Histoire ancienne jusqu'à César and Faits des Romains was an illuminated manuscript containging both Histoire ancienne jusqu'à César and Faits des Romains (two early 13th-century chronicles of ancient history). The illuminations were possibly produced by Jean Fouquet in Tours between 1470 and 1475. Only five folios of the manuscript survive, one in the Rijksmuseum Amsterdam and the rest in the Louvre.

The manuscript's commissioner is unknown - according to Claude Schaefer the initials LG on the dais in Coronation of Alexander refer to Laurent Gyrard, son-in-law of Étienne Chevalier and a patron of Fouquet, whilst other art historians dispute the presence of those letters.
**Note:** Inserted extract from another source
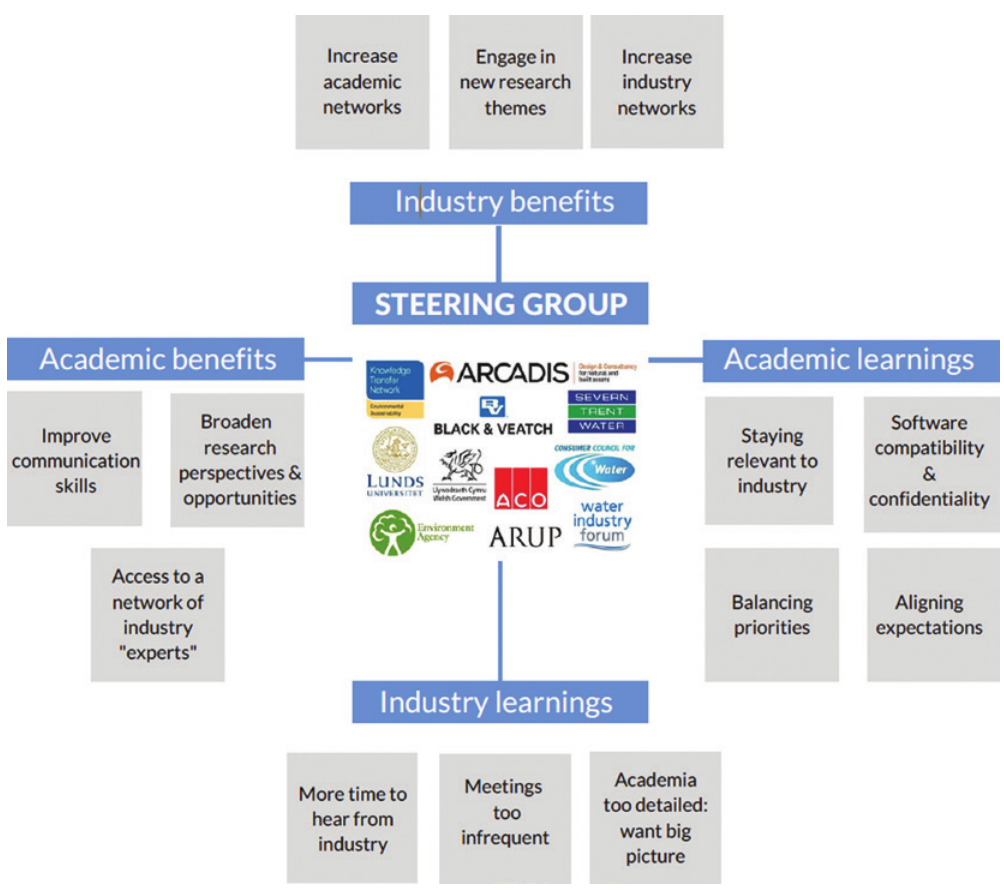
figure 2: Review of the steering group with benefits and learnings of industry and academics working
The folios had already been separated by the 17th century, when they were in the Netherlands and at which time the Dutch page numbers were added whilst they were in a portfolio (but not relating to their original order in the manuscript). The four folios now in the Louvre were in William Horatio Crawford's collection in Cork, Ireland. After his death in 1891 his collection was sold, with the folios bought by Henry Yates Thompson. They were first exhibited at the Louvre in 1904 during an exhibition on medieval French artists and they were acquired by them in a 1912 purchase (Coronation of Alexander and Battle via Maurice Fenaille), a 1921 purchase (via the Amis du musée du Louvre) and a 1946 bequest (by Thompson's widow and in line with her husband's wishes). The Rijksmuseum acquired its folio from the art dealer Frederick Müller in Amsterdam in 1899.